Synthesis of Tethered Trisaccharides To Probe Inter-Saccharide Flexibility in Carbohydrate-Protein Interactions.

Abstract

Two crystal structures of the trisaccharide epitope alpha-D-Galp(1-->2)[alpha-D-Abep(1-->3)alpha-D-Manp1-->OCH(3) 1 bound to antibody Fab and single-chain Fv fragments have been used to guide the design of an intramolecular tether that constrains the trisaccharide ligand to conformations close to those of the bound state. Preorganization of the ligand should overcome entropic penalties to binding and provide enhanced affinity. Three tethers [O(CH(2))(n)()O, n = 6, 7, and 8] were used to anchor the solvent-exposed C6 atoms of the mannose and galactose residues. Two synthetic schemes were employed. The first utilized an ethyl 1-thiogalactoside bearing the tether protected as a trityl ether 6-8. Glycosylation of the mannopyranoside 5 that contains a methanesulfonate at C6 by any of the donors 6-8 afforded disaccharides 37-39. Subsequent removal of the trityl group allowed an alkoxide to be generated on the omega-hydroxyl group of the tether for displacement of the sulfonate in 38% yield.

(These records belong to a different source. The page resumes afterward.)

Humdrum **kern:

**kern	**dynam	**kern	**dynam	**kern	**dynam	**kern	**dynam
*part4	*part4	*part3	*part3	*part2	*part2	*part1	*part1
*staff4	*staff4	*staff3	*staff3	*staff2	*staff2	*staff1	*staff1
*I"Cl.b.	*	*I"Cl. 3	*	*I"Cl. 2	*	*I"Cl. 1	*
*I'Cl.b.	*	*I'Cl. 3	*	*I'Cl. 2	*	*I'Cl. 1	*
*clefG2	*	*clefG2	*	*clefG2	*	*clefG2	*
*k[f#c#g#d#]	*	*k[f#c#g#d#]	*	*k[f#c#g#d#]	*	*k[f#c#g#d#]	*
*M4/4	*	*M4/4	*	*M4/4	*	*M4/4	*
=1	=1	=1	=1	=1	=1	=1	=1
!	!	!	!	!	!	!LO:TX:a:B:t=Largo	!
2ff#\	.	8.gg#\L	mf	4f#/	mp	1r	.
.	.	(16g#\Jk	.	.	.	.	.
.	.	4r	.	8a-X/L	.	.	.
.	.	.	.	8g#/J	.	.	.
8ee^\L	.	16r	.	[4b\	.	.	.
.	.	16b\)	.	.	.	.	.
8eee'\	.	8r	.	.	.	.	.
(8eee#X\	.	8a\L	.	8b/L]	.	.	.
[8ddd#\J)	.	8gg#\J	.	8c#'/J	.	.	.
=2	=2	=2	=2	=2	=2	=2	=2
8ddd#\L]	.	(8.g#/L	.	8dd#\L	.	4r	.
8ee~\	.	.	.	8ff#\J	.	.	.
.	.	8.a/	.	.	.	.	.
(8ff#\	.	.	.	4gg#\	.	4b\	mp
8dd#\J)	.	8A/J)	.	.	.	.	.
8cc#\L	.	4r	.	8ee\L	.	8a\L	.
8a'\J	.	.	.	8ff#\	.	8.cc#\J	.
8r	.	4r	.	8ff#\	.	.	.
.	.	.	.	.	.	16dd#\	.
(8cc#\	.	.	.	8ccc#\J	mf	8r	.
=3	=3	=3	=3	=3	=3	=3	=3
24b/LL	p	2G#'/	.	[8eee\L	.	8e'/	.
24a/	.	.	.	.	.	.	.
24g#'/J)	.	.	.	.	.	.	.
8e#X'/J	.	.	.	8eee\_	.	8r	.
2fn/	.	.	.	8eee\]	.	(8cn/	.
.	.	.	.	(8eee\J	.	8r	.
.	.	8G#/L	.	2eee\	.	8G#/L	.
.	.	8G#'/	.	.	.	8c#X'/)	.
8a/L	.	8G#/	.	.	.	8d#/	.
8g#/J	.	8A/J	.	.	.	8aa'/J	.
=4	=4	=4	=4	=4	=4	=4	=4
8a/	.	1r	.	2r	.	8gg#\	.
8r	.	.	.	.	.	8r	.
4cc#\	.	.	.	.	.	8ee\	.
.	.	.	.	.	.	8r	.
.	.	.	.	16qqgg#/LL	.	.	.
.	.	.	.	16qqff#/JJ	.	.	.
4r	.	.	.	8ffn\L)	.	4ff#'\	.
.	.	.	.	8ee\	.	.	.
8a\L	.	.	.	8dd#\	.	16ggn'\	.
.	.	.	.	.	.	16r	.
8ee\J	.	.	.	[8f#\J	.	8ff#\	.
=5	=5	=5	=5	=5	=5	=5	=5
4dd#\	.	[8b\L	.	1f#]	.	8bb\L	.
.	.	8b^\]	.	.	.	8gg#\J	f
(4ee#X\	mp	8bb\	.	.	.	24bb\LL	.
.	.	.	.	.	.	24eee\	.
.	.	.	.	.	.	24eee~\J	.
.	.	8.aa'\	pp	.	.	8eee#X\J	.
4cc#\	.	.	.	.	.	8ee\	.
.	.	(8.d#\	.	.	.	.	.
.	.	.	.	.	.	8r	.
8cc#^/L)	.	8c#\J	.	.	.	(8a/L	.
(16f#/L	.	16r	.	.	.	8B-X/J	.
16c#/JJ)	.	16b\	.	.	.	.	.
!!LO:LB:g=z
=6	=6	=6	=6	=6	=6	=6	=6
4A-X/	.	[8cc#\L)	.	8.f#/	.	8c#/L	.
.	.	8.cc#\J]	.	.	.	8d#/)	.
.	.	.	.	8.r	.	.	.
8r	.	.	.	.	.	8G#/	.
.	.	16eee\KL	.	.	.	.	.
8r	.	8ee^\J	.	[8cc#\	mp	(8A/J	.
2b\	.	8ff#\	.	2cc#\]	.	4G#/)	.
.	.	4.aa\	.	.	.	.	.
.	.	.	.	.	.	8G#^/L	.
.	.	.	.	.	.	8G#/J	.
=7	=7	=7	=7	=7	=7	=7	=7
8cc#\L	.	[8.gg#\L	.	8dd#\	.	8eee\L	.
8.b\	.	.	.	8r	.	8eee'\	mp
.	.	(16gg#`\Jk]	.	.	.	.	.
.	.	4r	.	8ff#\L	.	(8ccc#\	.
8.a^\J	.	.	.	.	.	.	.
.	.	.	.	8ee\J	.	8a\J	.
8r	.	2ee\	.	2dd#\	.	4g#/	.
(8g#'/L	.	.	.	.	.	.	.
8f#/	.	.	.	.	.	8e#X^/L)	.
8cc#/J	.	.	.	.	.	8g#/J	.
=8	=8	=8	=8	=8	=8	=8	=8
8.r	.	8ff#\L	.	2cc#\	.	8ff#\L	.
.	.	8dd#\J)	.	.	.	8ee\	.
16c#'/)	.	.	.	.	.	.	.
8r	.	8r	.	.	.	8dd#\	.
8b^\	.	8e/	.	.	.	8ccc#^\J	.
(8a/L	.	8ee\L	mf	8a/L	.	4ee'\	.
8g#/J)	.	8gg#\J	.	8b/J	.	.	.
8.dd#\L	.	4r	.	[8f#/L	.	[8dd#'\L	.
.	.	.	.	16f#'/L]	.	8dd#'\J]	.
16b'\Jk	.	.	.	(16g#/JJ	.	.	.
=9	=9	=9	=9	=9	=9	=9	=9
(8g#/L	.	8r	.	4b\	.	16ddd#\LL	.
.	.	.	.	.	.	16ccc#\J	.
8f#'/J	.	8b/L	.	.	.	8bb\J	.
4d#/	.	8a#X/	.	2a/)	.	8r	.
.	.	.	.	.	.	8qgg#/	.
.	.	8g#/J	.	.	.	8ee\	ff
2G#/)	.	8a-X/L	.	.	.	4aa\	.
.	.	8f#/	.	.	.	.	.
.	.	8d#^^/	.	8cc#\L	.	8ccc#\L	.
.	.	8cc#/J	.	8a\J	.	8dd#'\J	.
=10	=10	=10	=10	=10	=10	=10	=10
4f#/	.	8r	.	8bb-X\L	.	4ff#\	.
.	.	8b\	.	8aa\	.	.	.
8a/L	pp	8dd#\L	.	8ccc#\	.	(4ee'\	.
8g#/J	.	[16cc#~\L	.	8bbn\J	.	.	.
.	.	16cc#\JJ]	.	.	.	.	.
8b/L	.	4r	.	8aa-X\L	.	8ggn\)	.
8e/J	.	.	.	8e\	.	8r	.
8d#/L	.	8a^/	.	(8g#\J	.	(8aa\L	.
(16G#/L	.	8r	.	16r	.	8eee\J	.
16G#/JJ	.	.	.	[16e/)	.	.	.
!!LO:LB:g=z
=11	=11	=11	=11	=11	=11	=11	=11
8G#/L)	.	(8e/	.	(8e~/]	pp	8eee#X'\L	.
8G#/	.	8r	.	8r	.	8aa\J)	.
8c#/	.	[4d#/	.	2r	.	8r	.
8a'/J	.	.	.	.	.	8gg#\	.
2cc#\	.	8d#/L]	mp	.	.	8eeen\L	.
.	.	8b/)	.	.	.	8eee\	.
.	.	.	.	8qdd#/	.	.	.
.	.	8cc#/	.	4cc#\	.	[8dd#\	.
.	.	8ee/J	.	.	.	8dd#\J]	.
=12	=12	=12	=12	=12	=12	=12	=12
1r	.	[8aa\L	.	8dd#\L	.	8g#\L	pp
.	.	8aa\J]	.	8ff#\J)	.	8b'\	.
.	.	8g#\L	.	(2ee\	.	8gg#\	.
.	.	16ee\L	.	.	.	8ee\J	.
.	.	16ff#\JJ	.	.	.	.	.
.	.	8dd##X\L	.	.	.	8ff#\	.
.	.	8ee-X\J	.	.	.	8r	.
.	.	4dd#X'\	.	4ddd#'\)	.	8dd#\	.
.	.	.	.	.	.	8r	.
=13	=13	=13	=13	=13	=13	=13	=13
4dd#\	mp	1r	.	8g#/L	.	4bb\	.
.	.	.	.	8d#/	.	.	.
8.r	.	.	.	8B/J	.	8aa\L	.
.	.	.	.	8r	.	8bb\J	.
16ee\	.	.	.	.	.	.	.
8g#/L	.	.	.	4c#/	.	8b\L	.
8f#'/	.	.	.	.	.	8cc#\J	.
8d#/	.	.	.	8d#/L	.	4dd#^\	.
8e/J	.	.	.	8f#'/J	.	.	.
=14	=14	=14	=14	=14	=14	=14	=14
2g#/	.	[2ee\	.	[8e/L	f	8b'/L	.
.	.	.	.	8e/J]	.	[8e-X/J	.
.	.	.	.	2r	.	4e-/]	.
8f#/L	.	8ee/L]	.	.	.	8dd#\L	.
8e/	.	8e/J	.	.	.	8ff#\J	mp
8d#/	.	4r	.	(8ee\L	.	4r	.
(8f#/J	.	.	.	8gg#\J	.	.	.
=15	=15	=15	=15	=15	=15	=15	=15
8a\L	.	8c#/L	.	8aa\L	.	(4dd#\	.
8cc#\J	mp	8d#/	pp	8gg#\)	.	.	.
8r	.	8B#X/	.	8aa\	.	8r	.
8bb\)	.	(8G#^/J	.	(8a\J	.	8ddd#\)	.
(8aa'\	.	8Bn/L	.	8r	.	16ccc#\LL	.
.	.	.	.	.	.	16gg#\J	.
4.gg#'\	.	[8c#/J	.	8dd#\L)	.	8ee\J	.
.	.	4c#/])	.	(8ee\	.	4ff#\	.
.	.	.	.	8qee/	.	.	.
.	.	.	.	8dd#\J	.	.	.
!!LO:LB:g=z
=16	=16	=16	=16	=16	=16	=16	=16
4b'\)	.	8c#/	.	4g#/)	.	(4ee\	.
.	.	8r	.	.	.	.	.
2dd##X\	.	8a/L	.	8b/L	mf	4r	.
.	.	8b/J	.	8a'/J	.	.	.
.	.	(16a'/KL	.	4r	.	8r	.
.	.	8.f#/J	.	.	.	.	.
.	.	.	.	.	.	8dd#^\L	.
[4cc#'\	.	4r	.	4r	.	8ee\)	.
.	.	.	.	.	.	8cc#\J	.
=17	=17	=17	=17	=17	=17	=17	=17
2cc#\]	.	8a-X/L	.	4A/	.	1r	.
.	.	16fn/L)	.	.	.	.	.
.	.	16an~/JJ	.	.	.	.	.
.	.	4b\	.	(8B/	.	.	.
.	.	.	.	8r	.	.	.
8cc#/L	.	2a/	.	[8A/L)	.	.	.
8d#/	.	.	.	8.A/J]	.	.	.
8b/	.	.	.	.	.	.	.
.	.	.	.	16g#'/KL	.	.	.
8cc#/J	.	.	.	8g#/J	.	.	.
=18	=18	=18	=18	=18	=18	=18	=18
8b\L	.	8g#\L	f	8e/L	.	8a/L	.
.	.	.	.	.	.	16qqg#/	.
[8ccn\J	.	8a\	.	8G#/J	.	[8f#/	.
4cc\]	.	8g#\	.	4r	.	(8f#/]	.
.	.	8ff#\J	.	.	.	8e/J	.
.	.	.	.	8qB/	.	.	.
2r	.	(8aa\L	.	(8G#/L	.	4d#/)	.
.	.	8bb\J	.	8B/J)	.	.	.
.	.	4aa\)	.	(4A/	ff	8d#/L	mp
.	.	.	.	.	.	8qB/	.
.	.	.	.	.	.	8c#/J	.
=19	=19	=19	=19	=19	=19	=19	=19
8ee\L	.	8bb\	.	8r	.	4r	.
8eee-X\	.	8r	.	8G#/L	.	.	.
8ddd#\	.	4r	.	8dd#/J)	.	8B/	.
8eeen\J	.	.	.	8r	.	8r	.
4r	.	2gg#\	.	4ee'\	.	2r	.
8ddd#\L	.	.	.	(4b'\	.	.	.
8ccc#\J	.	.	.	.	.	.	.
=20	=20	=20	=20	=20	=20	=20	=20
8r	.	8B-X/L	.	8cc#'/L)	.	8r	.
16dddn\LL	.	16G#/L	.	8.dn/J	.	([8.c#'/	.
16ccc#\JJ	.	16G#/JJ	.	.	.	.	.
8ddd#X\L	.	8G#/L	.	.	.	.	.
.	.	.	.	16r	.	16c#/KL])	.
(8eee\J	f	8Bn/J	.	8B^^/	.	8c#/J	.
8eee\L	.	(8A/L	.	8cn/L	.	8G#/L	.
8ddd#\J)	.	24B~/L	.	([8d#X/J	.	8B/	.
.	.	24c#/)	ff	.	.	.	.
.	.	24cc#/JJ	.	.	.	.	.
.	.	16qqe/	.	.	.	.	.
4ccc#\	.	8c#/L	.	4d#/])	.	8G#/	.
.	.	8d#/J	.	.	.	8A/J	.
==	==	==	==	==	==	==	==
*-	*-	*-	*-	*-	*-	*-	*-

By comparison when a omega-methanesulfonyloxy tether was incorporated as the mannoside 9, the disaccharide product 52 after reaction with the galactosyl donor 10 was converted to the macrocycle 4 in 61% yield. The 3,6-dideoxy-xylo-hexopyranose residue was introduced by thioglycoside chemistry to yield the protected, tethered trisaccharide target molecules 49-51, which were deprotected in a single hydrogenation step. Solid-phase enzyme immunoassays showed the tethered trisaccharides 2-4 to be weaker inhibitors than trisaccharide 1 (+0.2-0.3 kcal mol(-)(1)). This suggests that preorganization of oligosaccharides provides negligible gains in binding affinity.